### TASK INSTRUCTIONS
Begin at the line containing "left eye: (140, 113)" and restate it and each line after it exactly, up to and including the last line below. Leave pictures out.

[[ EXTRACTED INFORMATION open ]]

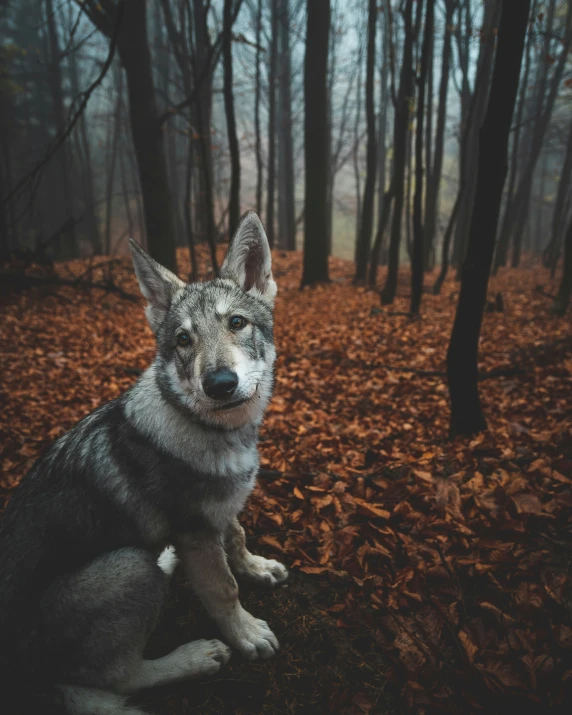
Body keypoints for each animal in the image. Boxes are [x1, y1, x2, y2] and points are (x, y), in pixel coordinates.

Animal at [0, 213, 286, 715]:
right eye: (184, 340)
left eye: (237, 323)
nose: (220, 383)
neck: (216, 431)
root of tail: (22, 679)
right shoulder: (196, 531)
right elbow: (224, 590)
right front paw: (247, 635)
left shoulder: (217, 513)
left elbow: (236, 537)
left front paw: (257, 567)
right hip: (130, 566)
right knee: (120, 679)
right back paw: (196, 656)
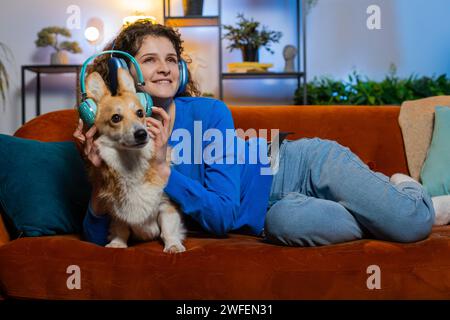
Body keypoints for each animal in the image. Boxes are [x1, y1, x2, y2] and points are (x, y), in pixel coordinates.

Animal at [79, 50, 188, 252]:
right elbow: (120, 229)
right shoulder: (116, 212)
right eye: (116, 118)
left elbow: (168, 229)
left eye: (140, 113)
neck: (130, 160)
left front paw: (173, 246)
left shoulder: (166, 205)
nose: (141, 134)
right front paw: (117, 244)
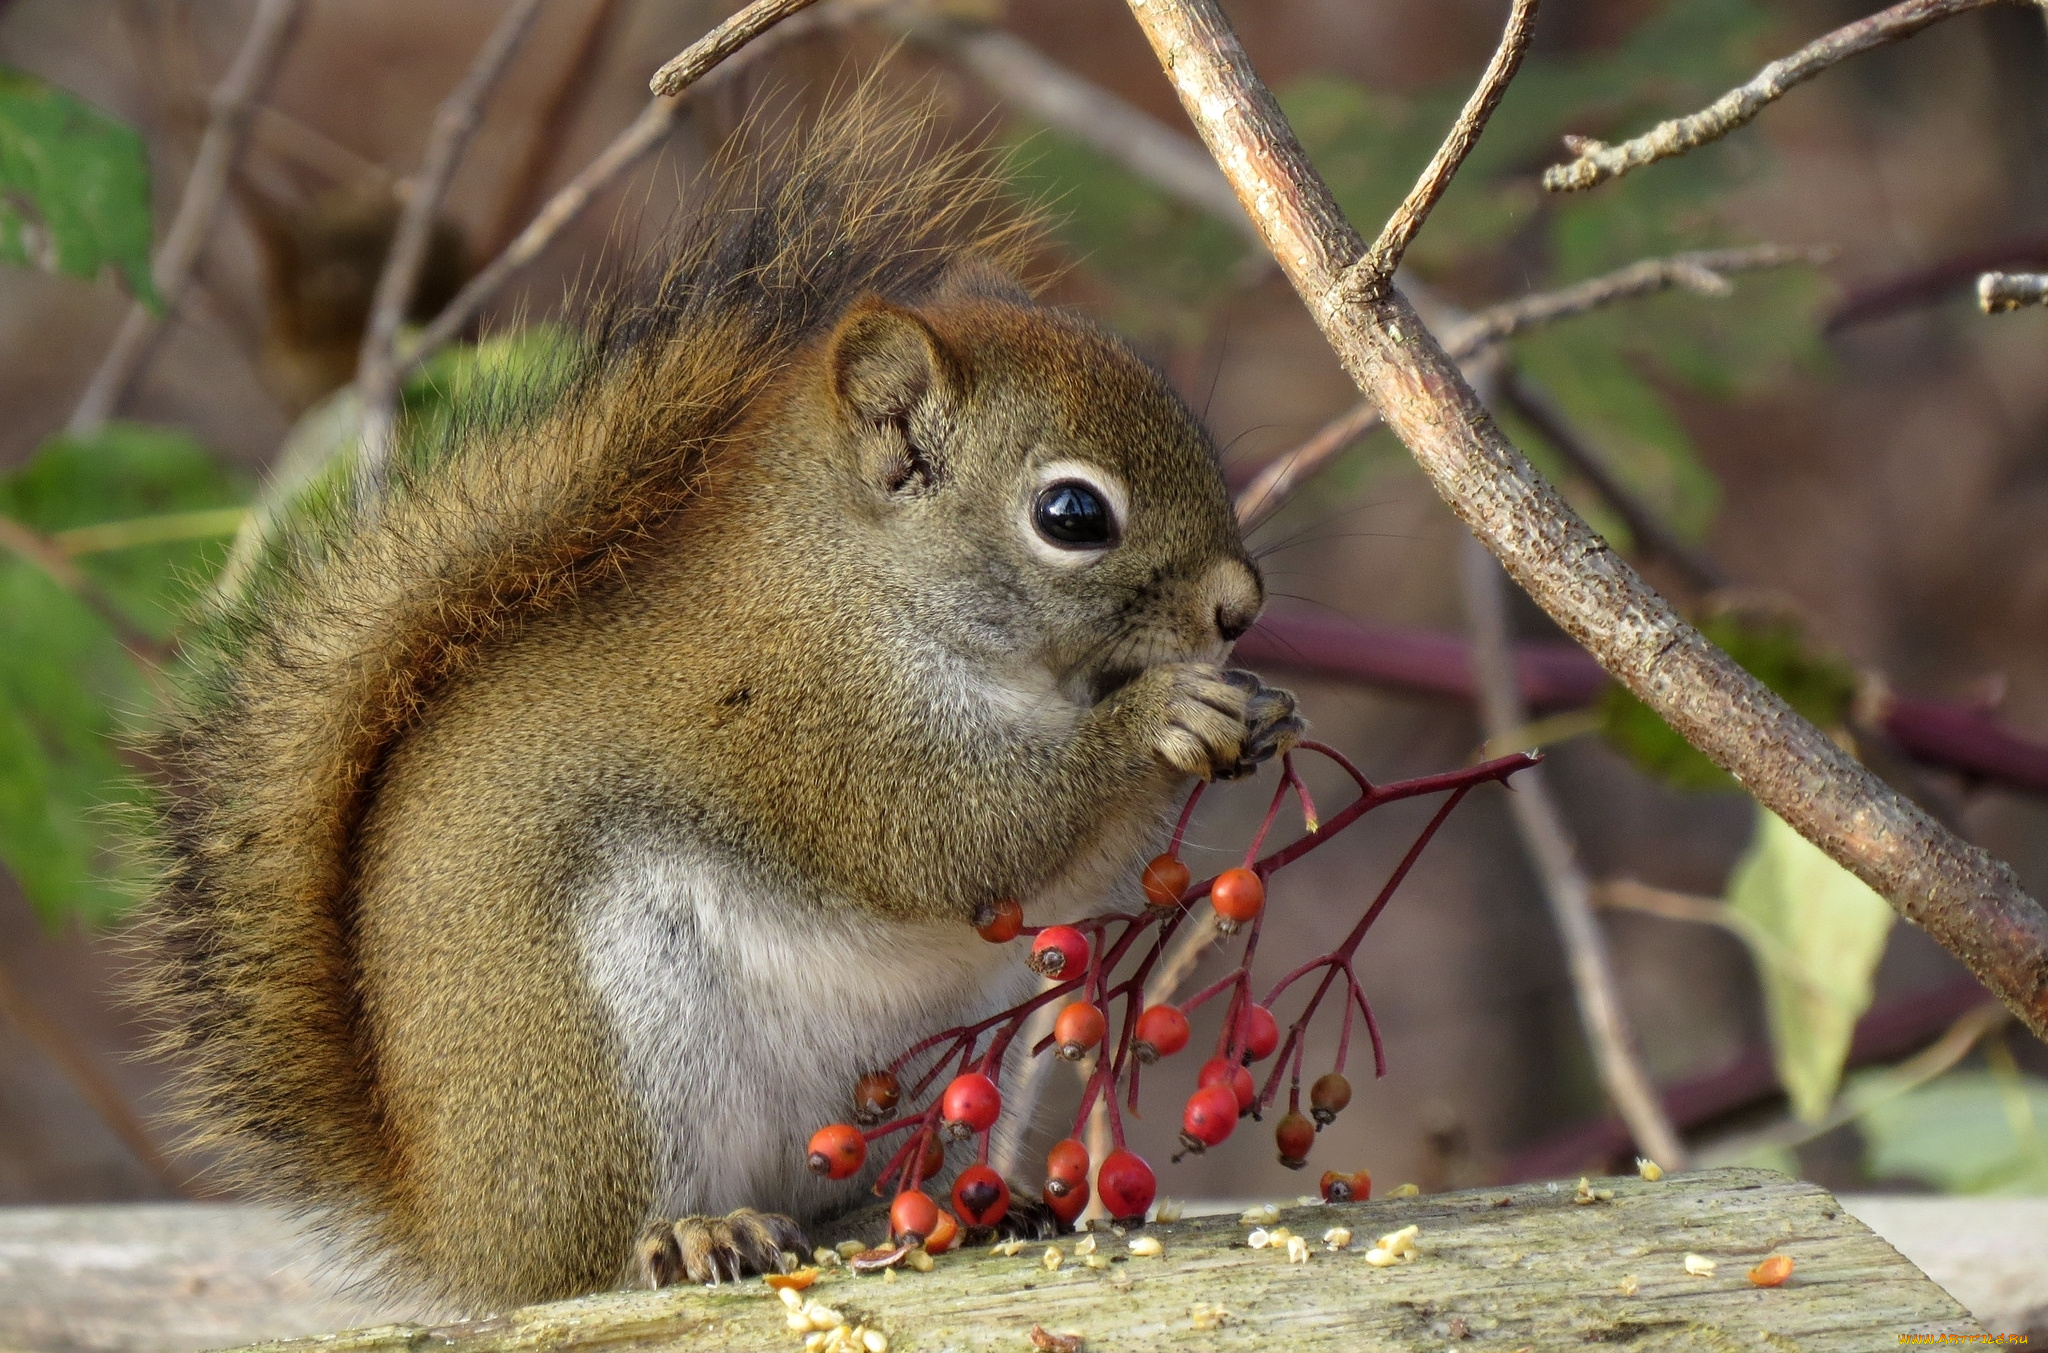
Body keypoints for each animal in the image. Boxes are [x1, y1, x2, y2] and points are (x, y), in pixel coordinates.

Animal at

[[ EXTRACTED INFORMATION closed ]]

### WRITTEN SOLUTION
left eye: (140, 113)
neck: (130, 160)
left front paw: (173, 246)
left shoulder: (166, 205)
nose: (141, 134)
right front paw: (117, 244)
Body keypoints for each animal in the image. Boxes are [x1, y1, x2, y2] and points are (x, y), in pixel coordinates.

Animal at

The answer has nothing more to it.